Would you set down every entry shown below, precisely as written?
=== Begin Enclosure ===
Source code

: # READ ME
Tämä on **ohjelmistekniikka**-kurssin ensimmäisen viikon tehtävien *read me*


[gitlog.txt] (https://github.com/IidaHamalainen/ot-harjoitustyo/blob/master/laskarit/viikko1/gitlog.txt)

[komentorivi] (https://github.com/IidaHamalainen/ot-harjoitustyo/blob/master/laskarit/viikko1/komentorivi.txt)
=== End Enclosure ===
Task answer
Source code

: # READ ME
Tämä on **ohjelmistekniikka**-kurssin ensimmäisen viikon tehtävien *read me*


[gitlog.txt] (https://github.com/IidaHamalainen/ot-harjoitustyo/blob/master/laskarit/viikko1/gitlog.txt)

[komentorivi] (https://github.com/IidaHamalainen/ot-harjoitustyo/blob/master/laskarit/viikko1/komentorivi.txt)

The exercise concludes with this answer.